Surprisingly, considering the consequences of an episode of food borne illness, seldom mentioned is the need for the individual to be knowledgeable about food safety, allergies & sensitivities.,

Many of these operators told me they are paying between $4oo.00 and $600.00 a week, some including room and board.

A professional Chef salary, as reported in a 2005 survey on StarChefs.com, starts at a low of $60,000 a year and tops out around $87,000.

When considering the above issues, the most important of them is that of food safety.  The result of an outbreak of food borne illness can result in a serious loss of business and a host of attendant problems.

These problems can be addressed by hiring a professional Chef that has the training and dedication to guide your culinary endeavors.  It is,  indeed,  a bit more expensive,  but,  the cost of  not having a pro can be steep.

The Chef is a key component of the over-all management team and is well worth the extra investment.

2 responses so far ↓

  • 1 Mitch Seltzer // Jul 17, 2009 at 5:22 pm

    Chef Green is absolutely right.

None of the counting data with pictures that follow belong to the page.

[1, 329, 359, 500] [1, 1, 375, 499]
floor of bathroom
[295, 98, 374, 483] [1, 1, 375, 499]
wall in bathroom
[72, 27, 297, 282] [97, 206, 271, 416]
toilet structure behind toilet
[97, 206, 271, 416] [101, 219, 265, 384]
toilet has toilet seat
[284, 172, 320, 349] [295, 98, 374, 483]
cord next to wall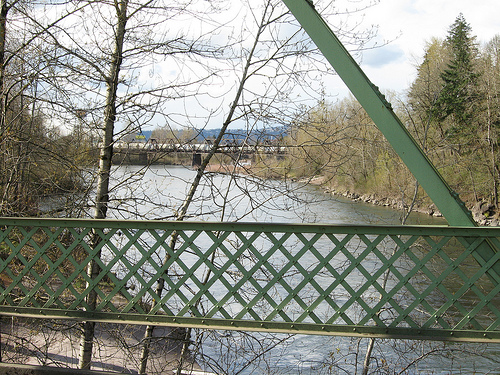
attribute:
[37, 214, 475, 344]
fence — green metal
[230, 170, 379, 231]
river water — calm, blue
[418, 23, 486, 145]
pine tree — tall, green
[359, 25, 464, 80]
clouds — white, fluffy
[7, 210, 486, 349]
fence — green metal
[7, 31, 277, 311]
trees — brown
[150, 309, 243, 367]
river bank — brown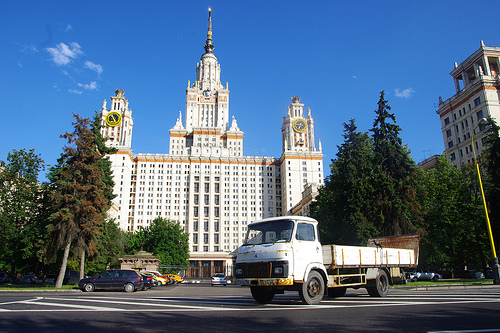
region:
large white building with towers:
[98, 9, 323, 286]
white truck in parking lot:
[229, 214, 421, 302]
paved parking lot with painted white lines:
[1, 282, 499, 331]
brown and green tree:
[41, 112, 117, 290]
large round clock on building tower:
[291, 118, 308, 133]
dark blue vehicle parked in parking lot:
[80, 268, 141, 291]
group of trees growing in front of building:
[311, 90, 491, 276]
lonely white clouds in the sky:
[44, 40, 106, 96]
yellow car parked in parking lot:
[168, 272, 181, 283]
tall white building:
[433, 40, 498, 167]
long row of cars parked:
[78, 266, 183, 294]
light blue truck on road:
[230, 215, 423, 302]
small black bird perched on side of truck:
[369, 233, 382, 253]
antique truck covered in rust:
[231, 215, 420, 282]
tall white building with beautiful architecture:
[100, 2, 325, 280]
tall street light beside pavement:
[471, 117, 498, 291]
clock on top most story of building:
[293, 119, 305, 132]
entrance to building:
[182, 253, 231, 286]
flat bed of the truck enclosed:
[322, 234, 419, 268]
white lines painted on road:
[2, 289, 498, 310]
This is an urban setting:
[26, 28, 353, 332]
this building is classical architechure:
[104, 8, 364, 220]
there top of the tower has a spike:
[181, 6, 243, 111]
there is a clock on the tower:
[288, 105, 320, 150]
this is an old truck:
[232, 182, 414, 302]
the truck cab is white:
[215, 193, 351, 298]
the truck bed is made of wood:
[312, 243, 417, 285]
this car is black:
[78, 250, 182, 298]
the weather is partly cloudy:
[45, 15, 332, 99]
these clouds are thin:
[26, 25, 134, 128]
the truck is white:
[212, 199, 446, 317]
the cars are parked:
[69, 255, 204, 303]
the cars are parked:
[43, 230, 224, 317]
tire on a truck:
[296, 266, 328, 305]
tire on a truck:
[367, 267, 396, 300]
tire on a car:
[122, 278, 132, 296]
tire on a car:
[80, 280, 96, 295]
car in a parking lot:
[210, 267, 230, 288]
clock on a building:
[289, 114, 309, 135]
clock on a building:
[100, 110, 123, 127]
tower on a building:
[273, 85, 327, 216]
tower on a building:
[92, 80, 139, 147]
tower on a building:
[162, 2, 245, 156]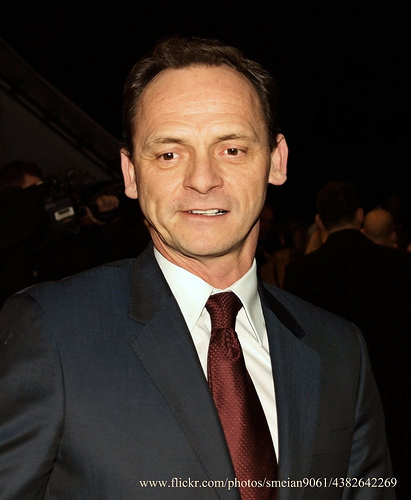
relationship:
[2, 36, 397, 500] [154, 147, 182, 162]
man has eye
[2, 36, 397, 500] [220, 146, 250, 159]
man has eye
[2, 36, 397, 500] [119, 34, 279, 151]
man has hair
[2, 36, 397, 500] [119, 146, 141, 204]
man has ear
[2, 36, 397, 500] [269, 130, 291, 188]
man has ear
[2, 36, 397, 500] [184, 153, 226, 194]
man has nose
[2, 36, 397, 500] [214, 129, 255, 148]
man has eyebrow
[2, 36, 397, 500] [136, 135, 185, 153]
man has eyebrow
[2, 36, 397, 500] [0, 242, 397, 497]
man wears jacket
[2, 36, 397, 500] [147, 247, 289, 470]
man wears shirt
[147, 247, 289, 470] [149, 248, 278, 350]
shirt has collar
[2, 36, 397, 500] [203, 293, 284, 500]
man wears necktie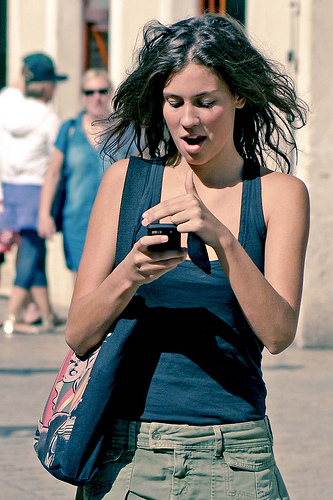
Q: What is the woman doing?
A: Using her phone.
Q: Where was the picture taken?
A: A busy street.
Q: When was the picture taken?
A: During daylight hours.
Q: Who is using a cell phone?
A: A woman.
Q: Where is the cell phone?
A: In the girl's hands.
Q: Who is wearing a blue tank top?
A: The woman on the cell phone.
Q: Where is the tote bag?
A: On the woman's shoulder.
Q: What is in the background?
A: People on a city street.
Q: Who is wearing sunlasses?
A: Woman in the blue dress.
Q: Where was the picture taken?
A: On a sidewalk.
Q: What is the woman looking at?
A: Her phone.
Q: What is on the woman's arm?
A: A bag.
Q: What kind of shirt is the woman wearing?
A: Tank top.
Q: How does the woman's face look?
A: Surprised.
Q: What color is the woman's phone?
A: Black.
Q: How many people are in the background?
A: 3.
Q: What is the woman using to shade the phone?
A: A hand.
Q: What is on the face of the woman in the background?
A: Sunglasses.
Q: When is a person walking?
A: Now.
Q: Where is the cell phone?
A: Woman's hand.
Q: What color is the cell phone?
A: Black.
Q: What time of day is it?
A: Day time.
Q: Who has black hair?
A: Woman in black hair.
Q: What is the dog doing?
A: No dog.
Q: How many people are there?
A: Four.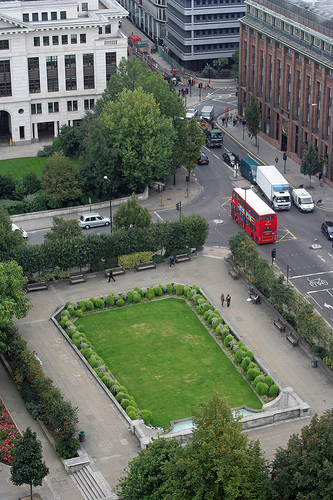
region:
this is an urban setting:
[21, 93, 318, 390]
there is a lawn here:
[89, 306, 249, 403]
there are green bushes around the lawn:
[60, 279, 229, 367]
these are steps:
[62, 460, 128, 498]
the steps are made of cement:
[71, 463, 110, 495]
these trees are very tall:
[148, 416, 316, 498]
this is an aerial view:
[1, 176, 311, 437]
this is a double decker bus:
[220, 172, 292, 258]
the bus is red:
[216, 173, 298, 265]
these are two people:
[203, 282, 248, 319]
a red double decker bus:
[230, 185, 277, 243]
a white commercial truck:
[254, 164, 290, 211]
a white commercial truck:
[290, 188, 313, 212]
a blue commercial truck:
[239, 157, 257, 182]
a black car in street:
[221, 151, 239, 168]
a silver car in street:
[76, 210, 110, 227]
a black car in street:
[196, 149, 207, 163]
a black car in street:
[321, 220, 332, 243]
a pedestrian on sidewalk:
[107, 269, 115, 283]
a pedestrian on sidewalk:
[219, 291, 223, 306]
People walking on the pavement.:
[216, 283, 240, 311]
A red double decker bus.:
[222, 175, 283, 256]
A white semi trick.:
[253, 155, 294, 213]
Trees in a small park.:
[10, 421, 62, 495]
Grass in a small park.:
[125, 328, 179, 391]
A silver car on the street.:
[73, 210, 113, 225]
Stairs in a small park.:
[68, 469, 110, 498]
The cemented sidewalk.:
[106, 183, 201, 204]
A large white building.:
[0, 2, 137, 152]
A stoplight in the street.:
[169, 194, 188, 222]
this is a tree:
[122, 192, 148, 234]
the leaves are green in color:
[196, 451, 240, 486]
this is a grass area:
[140, 336, 206, 389]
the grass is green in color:
[146, 317, 168, 348]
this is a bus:
[236, 188, 272, 225]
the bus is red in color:
[257, 220, 266, 236]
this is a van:
[290, 187, 315, 205]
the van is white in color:
[298, 187, 304, 192]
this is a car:
[80, 212, 108, 226]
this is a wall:
[18, 50, 79, 98]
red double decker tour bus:
[226, 180, 285, 252]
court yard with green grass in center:
[36, 271, 314, 455]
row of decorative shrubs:
[170, 275, 292, 402]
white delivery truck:
[248, 156, 293, 215]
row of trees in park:
[0, 342, 108, 480]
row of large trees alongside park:
[97, 399, 327, 497]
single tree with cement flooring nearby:
[8, 420, 49, 497]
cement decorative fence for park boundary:
[101, 388, 314, 459]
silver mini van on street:
[76, 210, 120, 235]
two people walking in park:
[215, 280, 237, 316]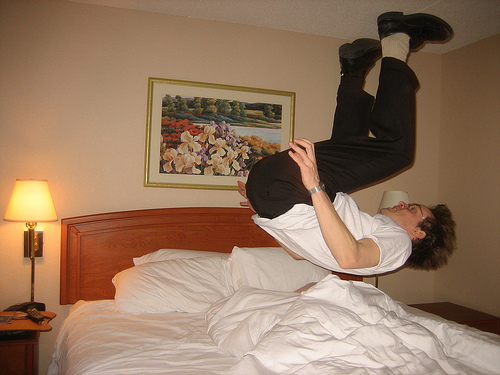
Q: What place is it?
A: It is a hotel room.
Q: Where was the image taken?
A: It was taken at the hotel room.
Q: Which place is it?
A: It is a hotel room.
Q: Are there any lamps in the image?
A: Yes, there is a lamp.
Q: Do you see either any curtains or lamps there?
A: Yes, there is a lamp.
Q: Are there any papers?
A: No, there are no papers.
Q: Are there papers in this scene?
A: No, there are no papers.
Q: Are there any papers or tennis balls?
A: No, there are no papers or tennis balls.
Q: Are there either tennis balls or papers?
A: No, there are no papers or tennis balls.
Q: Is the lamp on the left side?
A: Yes, the lamp is on the left of the image.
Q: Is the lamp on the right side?
A: No, the lamp is on the left of the image.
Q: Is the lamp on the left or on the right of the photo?
A: The lamp is on the left of the image.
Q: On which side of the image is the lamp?
A: The lamp is on the left of the image.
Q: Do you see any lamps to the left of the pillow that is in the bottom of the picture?
A: Yes, there is a lamp to the left of the pillow.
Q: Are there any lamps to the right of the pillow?
A: No, the lamp is to the left of the pillow.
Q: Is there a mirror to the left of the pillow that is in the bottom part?
A: No, there is a lamp to the left of the pillow.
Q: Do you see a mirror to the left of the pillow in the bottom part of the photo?
A: No, there is a lamp to the left of the pillow.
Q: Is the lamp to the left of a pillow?
A: Yes, the lamp is to the left of a pillow.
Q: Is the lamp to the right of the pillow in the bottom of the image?
A: No, the lamp is to the left of the pillow.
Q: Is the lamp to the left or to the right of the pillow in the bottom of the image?
A: The lamp is to the left of the pillow.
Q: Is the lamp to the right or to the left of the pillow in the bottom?
A: The lamp is to the left of the pillow.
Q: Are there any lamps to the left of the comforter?
A: Yes, there is a lamp to the left of the comforter.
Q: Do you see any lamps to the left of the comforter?
A: Yes, there is a lamp to the left of the comforter.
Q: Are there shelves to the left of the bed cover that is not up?
A: No, there is a lamp to the left of the comforter.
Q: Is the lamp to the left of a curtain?
A: No, the lamp is to the left of the bed cover.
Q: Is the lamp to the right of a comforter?
A: No, the lamp is to the left of a comforter.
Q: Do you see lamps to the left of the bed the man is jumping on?
A: Yes, there is a lamp to the left of the bed.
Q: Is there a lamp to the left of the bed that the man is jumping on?
A: Yes, there is a lamp to the left of the bed.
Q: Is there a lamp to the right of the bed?
A: No, the lamp is to the left of the bed.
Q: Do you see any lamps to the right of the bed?
A: No, the lamp is to the left of the bed.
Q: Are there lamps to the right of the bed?
A: No, the lamp is to the left of the bed.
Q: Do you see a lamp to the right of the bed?
A: No, the lamp is to the left of the bed.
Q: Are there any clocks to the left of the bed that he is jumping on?
A: No, there is a lamp to the left of the bed.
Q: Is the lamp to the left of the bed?
A: Yes, the lamp is to the left of the bed.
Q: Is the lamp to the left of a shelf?
A: No, the lamp is to the left of the bed.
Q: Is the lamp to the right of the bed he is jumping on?
A: No, the lamp is to the left of the bed.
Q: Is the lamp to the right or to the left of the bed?
A: The lamp is to the left of the bed.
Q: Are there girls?
A: No, there are no girls.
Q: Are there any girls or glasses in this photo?
A: No, there are no girls or glasses.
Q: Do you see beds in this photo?
A: Yes, there is a bed.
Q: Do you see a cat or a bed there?
A: Yes, there is a bed.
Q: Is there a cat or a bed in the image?
A: Yes, there is a bed.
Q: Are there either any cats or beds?
A: Yes, there is a bed.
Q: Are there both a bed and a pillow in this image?
A: Yes, there are both a bed and a pillow.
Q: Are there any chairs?
A: No, there are no chairs.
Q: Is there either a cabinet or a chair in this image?
A: No, there are no chairs or cabinets.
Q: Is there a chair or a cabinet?
A: No, there are no chairs or cabinets.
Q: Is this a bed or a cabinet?
A: This is a bed.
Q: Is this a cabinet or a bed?
A: This is a bed.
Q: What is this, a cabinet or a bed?
A: This is a bed.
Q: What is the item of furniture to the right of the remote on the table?
A: The piece of furniture is a bed.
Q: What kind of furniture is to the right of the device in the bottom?
A: The piece of furniture is a bed.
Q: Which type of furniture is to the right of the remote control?
A: The piece of furniture is a bed.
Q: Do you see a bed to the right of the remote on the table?
A: Yes, there is a bed to the right of the remote control.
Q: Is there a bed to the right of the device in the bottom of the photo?
A: Yes, there is a bed to the right of the remote control.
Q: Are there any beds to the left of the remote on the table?
A: No, the bed is to the right of the remote.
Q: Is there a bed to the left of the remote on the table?
A: No, the bed is to the right of the remote.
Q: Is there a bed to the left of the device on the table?
A: No, the bed is to the right of the remote.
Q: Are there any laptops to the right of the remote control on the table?
A: No, there is a bed to the right of the remote control.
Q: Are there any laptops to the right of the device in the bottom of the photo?
A: No, there is a bed to the right of the remote control.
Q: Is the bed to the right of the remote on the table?
A: Yes, the bed is to the right of the remote control.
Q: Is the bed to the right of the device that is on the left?
A: Yes, the bed is to the right of the remote control.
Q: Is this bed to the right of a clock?
A: No, the bed is to the right of the remote control.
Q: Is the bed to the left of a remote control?
A: No, the bed is to the right of a remote control.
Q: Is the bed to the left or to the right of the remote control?
A: The bed is to the right of the remote control.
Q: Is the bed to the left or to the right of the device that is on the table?
A: The bed is to the right of the remote control.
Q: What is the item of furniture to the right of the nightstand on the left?
A: The piece of furniture is a bed.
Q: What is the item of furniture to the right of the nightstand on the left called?
A: The piece of furniture is a bed.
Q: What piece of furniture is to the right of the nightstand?
A: The piece of furniture is a bed.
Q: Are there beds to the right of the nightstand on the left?
A: Yes, there is a bed to the right of the nightstand.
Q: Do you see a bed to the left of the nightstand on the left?
A: No, the bed is to the right of the nightstand.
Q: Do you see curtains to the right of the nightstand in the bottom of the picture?
A: No, there is a bed to the right of the nightstand.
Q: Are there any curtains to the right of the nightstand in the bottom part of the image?
A: No, there is a bed to the right of the nightstand.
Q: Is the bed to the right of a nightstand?
A: Yes, the bed is to the right of a nightstand.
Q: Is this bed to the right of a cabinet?
A: No, the bed is to the right of a nightstand.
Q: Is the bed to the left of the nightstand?
A: No, the bed is to the right of the nightstand.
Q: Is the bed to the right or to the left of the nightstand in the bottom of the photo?
A: The bed is to the right of the nightstand.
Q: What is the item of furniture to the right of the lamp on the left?
A: The piece of furniture is a bed.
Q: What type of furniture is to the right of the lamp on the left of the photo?
A: The piece of furniture is a bed.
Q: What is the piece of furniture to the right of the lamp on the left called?
A: The piece of furniture is a bed.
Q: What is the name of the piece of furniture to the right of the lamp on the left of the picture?
A: The piece of furniture is a bed.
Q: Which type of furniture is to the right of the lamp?
A: The piece of furniture is a bed.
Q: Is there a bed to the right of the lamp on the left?
A: Yes, there is a bed to the right of the lamp.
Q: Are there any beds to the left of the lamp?
A: No, the bed is to the right of the lamp.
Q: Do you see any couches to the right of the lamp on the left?
A: No, there is a bed to the right of the lamp.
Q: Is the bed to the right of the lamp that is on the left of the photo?
A: Yes, the bed is to the right of the lamp.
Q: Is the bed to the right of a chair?
A: No, the bed is to the right of the lamp.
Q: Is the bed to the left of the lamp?
A: No, the bed is to the right of the lamp.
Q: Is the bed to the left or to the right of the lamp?
A: The bed is to the right of the lamp.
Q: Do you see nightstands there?
A: Yes, there is a nightstand.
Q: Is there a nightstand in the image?
A: Yes, there is a nightstand.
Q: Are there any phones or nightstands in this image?
A: Yes, there is a nightstand.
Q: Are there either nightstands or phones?
A: Yes, there is a nightstand.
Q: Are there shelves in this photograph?
A: No, there are no shelves.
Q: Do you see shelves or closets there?
A: No, there are no shelves or closets.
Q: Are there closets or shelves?
A: No, there are no shelves or closets.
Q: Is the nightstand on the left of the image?
A: Yes, the nightstand is on the left of the image.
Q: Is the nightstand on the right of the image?
A: No, the nightstand is on the left of the image.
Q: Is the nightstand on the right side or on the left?
A: The nightstand is on the left of the image.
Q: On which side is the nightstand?
A: The nightstand is on the left of the image.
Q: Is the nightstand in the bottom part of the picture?
A: Yes, the nightstand is in the bottom of the image.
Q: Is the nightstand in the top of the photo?
A: No, the nightstand is in the bottom of the image.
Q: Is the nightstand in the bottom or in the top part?
A: The nightstand is in the bottom of the image.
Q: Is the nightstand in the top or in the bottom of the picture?
A: The nightstand is in the bottom of the image.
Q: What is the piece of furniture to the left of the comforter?
A: The piece of furniture is a nightstand.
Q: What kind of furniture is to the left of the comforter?
A: The piece of furniture is a nightstand.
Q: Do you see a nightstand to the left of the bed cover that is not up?
A: Yes, there is a nightstand to the left of the quilt.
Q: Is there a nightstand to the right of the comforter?
A: No, the nightstand is to the left of the comforter.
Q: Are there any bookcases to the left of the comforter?
A: No, there is a nightstand to the left of the comforter.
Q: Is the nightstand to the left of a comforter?
A: Yes, the nightstand is to the left of a comforter.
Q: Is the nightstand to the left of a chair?
A: No, the nightstand is to the left of a comforter.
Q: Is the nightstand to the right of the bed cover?
A: No, the nightstand is to the left of the bed cover.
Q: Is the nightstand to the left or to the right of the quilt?
A: The nightstand is to the left of the quilt.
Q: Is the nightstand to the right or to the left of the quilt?
A: The nightstand is to the left of the quilt.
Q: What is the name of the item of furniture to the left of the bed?
A: The piece of furniture is a nightstand.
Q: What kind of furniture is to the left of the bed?
A: The piece of furniture is a nightstand.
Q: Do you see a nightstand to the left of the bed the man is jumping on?
A: Yes, there is a nightstand to the left of the bed.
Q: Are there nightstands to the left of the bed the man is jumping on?
A: Yes, there is a nightstand to the left of the bed.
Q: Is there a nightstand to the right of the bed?
A: No, the nightstand is to the left of the bed.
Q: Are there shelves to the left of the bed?
A: No, there is a nightstand to the left of the bed.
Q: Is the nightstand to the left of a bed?
A: Yes, the nightstand is to the left of a bed.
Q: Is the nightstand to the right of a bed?
A: No, the nightstand is to the left of a bed.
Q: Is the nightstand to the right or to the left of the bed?
A: The nightstand is to the left of the bed.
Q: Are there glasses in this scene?
A: No, there are no glasses.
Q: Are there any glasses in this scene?
A: No, there are no glasses.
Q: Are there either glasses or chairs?
A: No, there are no glasses or chairs.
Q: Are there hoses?
A: No, there are no hoses.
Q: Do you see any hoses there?
A: No, there are no hoses.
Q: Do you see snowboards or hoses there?
A: No, there are no hoses or snowboards.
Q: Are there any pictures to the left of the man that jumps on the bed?
A: Yes, there is a picture to the left of the man.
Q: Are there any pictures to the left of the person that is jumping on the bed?
A: Yes, there is a picture to the left of the man.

I think the Red Adair quote says it best: “If you think it’s expensive to hire a professional to do the job, wait until you hire an amateur.” There are hundreds of ways a professional chef can increase profits and reduce cost while maintaining high customer satisfaction. There are even more ways an amateur can waste money and ruin house reputation. Isn’t that what they call a “no brainer”?

  • 2 Phil Gardiner // Dec 7, 2009 at 4:13 am

    Hello Paul,
    This is a message from a former life wondering how things are with you.
    Mark Twain said that history dose’nt repeat its self but, sometimes it rhymes.